To maintain SOLID, should data preparation, conversion, and pre-computation for purposes of saving an object, be separate from data persistence layer

layersobject-orientedPHPseparation-of-concernssolid

I am facing a common situation where I am saving some values into database from a business object. I am using a relational database and usually I only need to save a few items that are part of the object.

To clarify, my business object is composed of other sub-objects, or some core variables (float, string, int). It contains user input, result of various computations, data read from database, some data formatting.

Before saving parts of the object to database, I first need to prepare the data of the object. Preparing can mean:

  • add weights of sub-components of an assembly (i.e. physical counterparts can be motor & pump weights)
  • convert floats to ints
  • format values and add units, i.e. 8.0292542 => 8.03 mm
  • run any more involved computations, which could be parts of other service classes. Extract variables from returned result

I call the above computations, conversions, formatting, etc parts of the "Service Layer".
And raw database SQL code as part of the "Repository Layer"

My question is … should those layers always remain separate, or are there cases where they can be merged?

Arguments for merging Service code into the Repository

One high-level argument I can provide for merging them here is — I am saving the business object into the database. I can call a single Repository layer method and in that method I can do both the preparation of the data and actual SQL-inserting the data into the database.
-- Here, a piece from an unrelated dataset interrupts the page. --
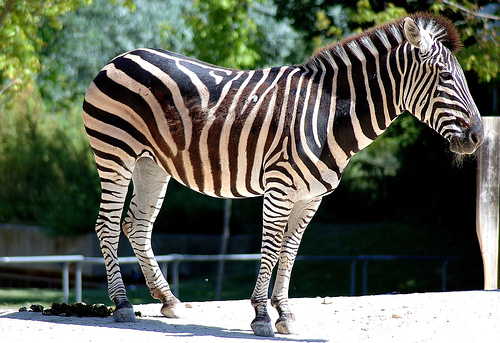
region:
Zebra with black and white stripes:
[79, 8, 486, 339]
Any such preparation of data is needed and required before inserting it into the database, and not for any other cause, and hence, it should be part of the Repository Layer.

Arguments for keeping Service code and Repository code separate

Repository layer should concert itself with SQL-level and database-level concerns. It doesn't care, and shouldn't care about how some high-level business object is converted, formatted, computed, and formed. Hence, any of these conversions and object-manipulation before saving it to database are to live and remain in a separate class, separately in a Service Layer.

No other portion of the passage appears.